[Mesa-dev] [PATCH 04/20] ac: add emit_vertex to the abi

Fri Nov 10 03:13:38 UTC 2017

---
 src/amd/common/ac_nir_to_llvm.c          | 11 +++++-----
 src/amd/common/ac_shader_abi.h           |  4 ++++
 src/gallium/drivers/radeonsi/si_shader.c | 35 +++++++++++++++++++-------------
 3 files changed, 31 insertions(+), 19 deletions(-)

diff --git a/src/amd/common/ac_nir_to_llvm.c b/src/amd/common/ac_nir_to_llvm.c
index 2ae656693f..36f471dcc7 100644
--- a/src/amd/common/ac_nir_to_llvm.c
+++ b/src/amd/common/ac_nir_to_llvm.c
@@ -3902,46 +3902,45 @@ static LLVMValueRef visit_interp(struct nir_to_llvm_context *ctx,
 							      LLVMConstInt(ctx->ac.i32, 2, false),
 							      llvm_chan, attr_number,
 							      ctx->prim_mask);
 		}
 	}
 	return build_varying_gather_values(&ctx->ac, result, instr->num_components,
 					   instr->variables[0]->var->data.location_frac);
 }
 
 static void
-visit_emit_vertex(struct nir_to_llvm_context *ctx,
-		  const nir_intrinsic_instr *instr)
+visit_emit_vertex(struct ac_shader_abi *abi, unsigned stream, LLVMValueRef *addrs)
 {
 	LLVMValueRef gs_next_vertex;
 	LLVMValueRef can_emit;
 	int idx;
+	struct nir_to_llvm_context *ctx = nir_to_llvm_context_from_abi(abi);
 
-	assert(instr->const_index[0] == 0);
 	/* Write vertex attribute values to GSVS ring */
 	gs_next_vertex = LLVMBuildLoad(ctx->builder,
 				       ctx->gs_next_vertex,
 				       "");
 
 	/* If this thread has already emitted the declared maximum number of
 	 * vertices, kill it: excessive vertex emissions are not supposed to
 	 * have any effect, and GS threads have no externally observable
 	 * effects other than emitting vertices.

WHAT THIS TASK INVOLVES
Answer these questions about the patch excerpt above:
1. How many insertions and deletions does its summary report across all files?
2. What three parameters does the new signature of visit_emit_vertex take?
3. Which assert statement does it remove from visit_emit_vertex?

PROVIDED RECORDS
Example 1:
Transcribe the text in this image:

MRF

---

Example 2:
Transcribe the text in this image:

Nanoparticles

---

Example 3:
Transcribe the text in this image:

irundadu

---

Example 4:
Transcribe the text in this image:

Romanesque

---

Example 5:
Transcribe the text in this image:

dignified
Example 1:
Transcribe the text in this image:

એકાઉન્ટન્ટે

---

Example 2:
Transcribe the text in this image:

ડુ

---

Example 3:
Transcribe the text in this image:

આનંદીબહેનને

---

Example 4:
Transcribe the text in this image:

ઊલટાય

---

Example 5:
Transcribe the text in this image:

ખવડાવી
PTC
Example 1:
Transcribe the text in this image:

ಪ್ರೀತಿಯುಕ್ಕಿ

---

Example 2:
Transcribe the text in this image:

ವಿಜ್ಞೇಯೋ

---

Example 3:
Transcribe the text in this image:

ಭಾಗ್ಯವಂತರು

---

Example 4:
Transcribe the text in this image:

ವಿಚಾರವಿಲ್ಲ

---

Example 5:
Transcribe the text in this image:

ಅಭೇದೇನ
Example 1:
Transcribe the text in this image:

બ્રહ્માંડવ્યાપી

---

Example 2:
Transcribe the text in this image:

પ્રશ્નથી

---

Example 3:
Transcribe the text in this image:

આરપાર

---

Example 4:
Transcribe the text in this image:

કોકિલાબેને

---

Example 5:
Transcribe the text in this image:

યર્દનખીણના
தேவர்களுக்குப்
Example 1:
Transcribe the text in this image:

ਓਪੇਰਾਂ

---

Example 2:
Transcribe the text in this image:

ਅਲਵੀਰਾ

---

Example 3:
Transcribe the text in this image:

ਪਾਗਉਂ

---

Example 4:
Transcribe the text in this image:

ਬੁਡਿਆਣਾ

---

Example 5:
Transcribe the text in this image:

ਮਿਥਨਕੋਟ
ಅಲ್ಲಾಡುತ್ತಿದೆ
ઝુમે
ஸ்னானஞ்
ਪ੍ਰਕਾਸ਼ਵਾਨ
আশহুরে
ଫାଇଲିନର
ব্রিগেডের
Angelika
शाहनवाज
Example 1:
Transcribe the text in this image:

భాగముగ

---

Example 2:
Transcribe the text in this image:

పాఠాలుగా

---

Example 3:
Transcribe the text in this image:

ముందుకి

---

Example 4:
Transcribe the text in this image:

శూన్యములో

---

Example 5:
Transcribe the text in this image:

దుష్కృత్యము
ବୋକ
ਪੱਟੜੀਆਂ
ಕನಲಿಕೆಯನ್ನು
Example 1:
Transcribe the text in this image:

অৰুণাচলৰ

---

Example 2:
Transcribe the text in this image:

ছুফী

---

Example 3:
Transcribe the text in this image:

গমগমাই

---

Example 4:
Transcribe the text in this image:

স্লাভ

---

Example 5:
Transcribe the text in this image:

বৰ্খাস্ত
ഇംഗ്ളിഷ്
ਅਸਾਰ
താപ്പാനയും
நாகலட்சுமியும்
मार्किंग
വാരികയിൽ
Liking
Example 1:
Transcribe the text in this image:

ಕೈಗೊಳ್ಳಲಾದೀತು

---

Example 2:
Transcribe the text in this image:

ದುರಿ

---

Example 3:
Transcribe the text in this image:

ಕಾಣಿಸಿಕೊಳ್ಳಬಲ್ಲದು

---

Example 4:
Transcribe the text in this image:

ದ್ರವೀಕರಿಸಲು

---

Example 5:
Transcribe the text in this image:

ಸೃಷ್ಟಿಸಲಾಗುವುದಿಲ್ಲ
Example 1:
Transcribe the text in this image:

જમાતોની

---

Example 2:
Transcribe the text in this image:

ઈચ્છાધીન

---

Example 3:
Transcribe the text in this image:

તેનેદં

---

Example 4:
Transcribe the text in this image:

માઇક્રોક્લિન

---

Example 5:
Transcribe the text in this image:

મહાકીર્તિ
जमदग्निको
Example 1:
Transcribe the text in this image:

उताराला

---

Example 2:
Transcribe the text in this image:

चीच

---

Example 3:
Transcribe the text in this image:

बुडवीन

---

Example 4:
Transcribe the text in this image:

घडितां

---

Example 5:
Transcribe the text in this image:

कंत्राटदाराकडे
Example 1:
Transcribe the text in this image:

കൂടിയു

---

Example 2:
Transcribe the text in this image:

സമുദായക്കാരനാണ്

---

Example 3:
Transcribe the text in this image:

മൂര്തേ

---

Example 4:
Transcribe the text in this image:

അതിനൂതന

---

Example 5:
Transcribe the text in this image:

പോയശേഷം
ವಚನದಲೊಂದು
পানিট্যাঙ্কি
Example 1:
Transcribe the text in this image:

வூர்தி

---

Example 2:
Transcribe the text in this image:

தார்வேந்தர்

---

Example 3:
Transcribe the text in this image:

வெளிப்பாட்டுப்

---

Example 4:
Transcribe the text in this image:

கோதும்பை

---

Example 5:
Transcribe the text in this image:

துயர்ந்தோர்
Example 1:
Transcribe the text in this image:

RESULT FOR THIS TASK
1. 31 insertions and 19 deletions.
2. struct ac_shader_abi *abi, unsigned stream, and LLVMValueRef *addrs.
3. assert(instr->const_index[0] == 0);